That's a fascinating read and an amazing idea. To your knowledge are there any other software ecosystems that track stability in nearly as formalized a way? Has there been investigation into bringing these ideas into other modern languages? (I don't believe Rust has a concept like this, for instance, though it would even further strengthen the language's concept of correctness if it did!)

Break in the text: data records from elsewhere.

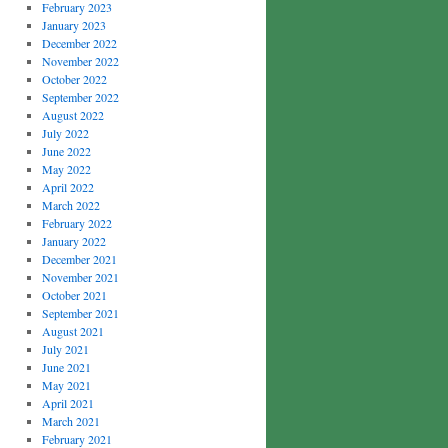
February 2023
January 2023
December 2022
November 2022
October 2022
September 2022
August 2022
July 2022
June 2022
May 2022
April 2022
March 2022
February 2022
January 2022
December 2021
November 2021
October 2021
September 2021
August 2021
July 2021
June 2021
May 2021
April 2021
March 2021
February 2021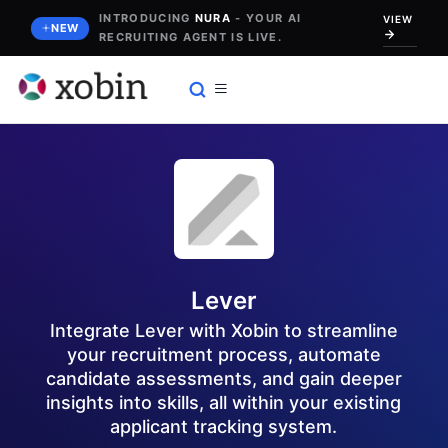
Skip
INTRODUCING
NURA
- YOUR AI
VIEW
NEW
RECRUITING AGENT IS LIVE.
to
content
Lever
Integrate Lever with Xobin to streamline
your recruitment process, automate
candidate assessments, and gain deeper
insights into skills, all within your existing
applicant tracking system.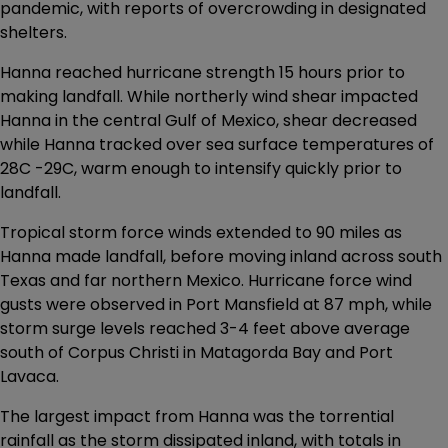
pandemic, with reports of overcrowding in designated
shelters.
Hanna reached hurricane strength 15 hours prior to
making landfall. While northerly wind shear impacted
Hanna in the central Gulf of Mexico, shear decreased
while Hanna tracked over sea surface temperatures of
28C -29C, warm enough to intensify quickly prior to
landfall.
Tropical storm force winds extended to 90 miles as
Hanna made landfall, before moving inland across south
Texas and far northern Mexico. Hurricane force wind
gusts were observed in Port Mansfield at 87 mph, while
storm surge levels reached 3-4 feet above average
south of Corpus Christi in Matagorda Bay and Port
Lavaca.
The largest impact from Hanna was the torrential
rainfall as the storm dissipated inland, with totals in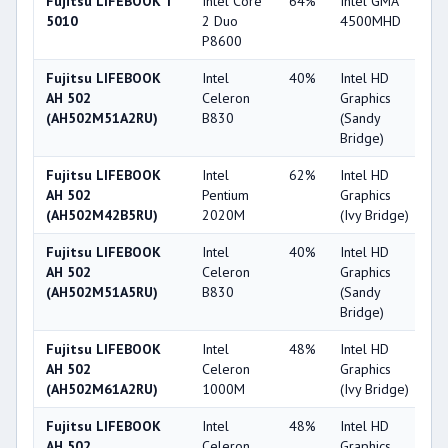
Fujitsu LIFEBOOK T
Intel Core
64%
Intel GMA
2
5010
2 Duo
4500MHD
P8600
Fujitsu LIFEBOOK
Intel
40%
Intel HD
2
AH 502
Celeron
Graphics
(AH502M51A2RU)
B830
(Sandy
Bridge)
Fujitsu LIFEBOOK
Intel
62%
Intel HD
2
AH 502
Pentium
Graphics
(AH502M42B5RU)
2020M
(Ivy Bridge)
Fujitsu LIFEBOOK
Intel
40%
Intel HD
2
AH 502
Celeron
Graphics
(AH502M51A5RU)
B830
(Sandy
Bridge)
Fujitsu LIFEBOOK
Intel
48%
Intel HD
2
AH 502
Celeron
Graphics
(AH502M61A2RU)
1000M
(Ivy Bridge)
Fujitsu LIFEBOOK
Intel
48%
Intel HD
2
AH 502
Celeron
Graphics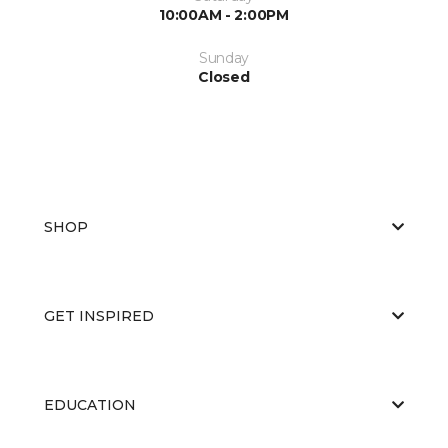
10:00AM - 2:00PM
Sunday
Closed
SHOP
GET INSPIRED
EDUCATION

Something of a funny story that this brings to mind: the taxonomy we have here is actually the interface taxonomy from what was Sun's Platform Software Architecture Review Committee (PSARC), which itself borrowed it from Sun's larger Software Development Framework (SDF). We had to get DTrace reviewed by PSARC, which we weren't necessarily looking forward to -- in part because of big developments like this one. To get past our PSARC review, we adopted several strategies, one of which was to separate out DTrace from its instrumentation providers as separate cases before the committee. When we first presented DTrace to PSARC, committee members wanted to fixate on instrumentation methodology -- and it was very helpful to be able to defer these fixations to later cases (after having let members pontificate and chew up some of the clock, of course). The other technique that we developed (which was devastatingly effective) was to distract the committee with issues that were irrelevant but amenable to debate. When a debate emerged among the committee members (and PSARC being more or less a debating society, this was practically guaranteed), we would effectively feed both sides of the debate -- and in the end, run out the clock on something we didn't care about. All of this worked exceedingly well -- and DTrace itself (one of the largest cases that had ever appeared before PSARC) was approved with essentially no modifications.
Shortly after the DTrace case was approved, we started bringing forward cases on instrumentation providers. With each case, we presented the stability matrix of that particular provider; on the first such case, I remember vividly one committee member asking: "what the hell is this and when do we review it?!" We explained that it was the stability matrix -- as explained at length in the case that they had in fact already approved. They realized in an instant that they had fixated on a dinghy of nomenclature while we had slipped behind them an ocean liner of semantics -- and it was glorious.
It's not exactly the same but this reminds me of the way Matt Stone described his interactions with the MPAA board in This Film Is Not Yet Rated (https://en.wikipedia.org/wiki/This_Film_Is_Not_Yet_Rated).
i.e. they went into the Team America rating negotiation with aggressive material they were prepared to cut, and probably wanted to cut anyway, and let the committee spend all their time on that.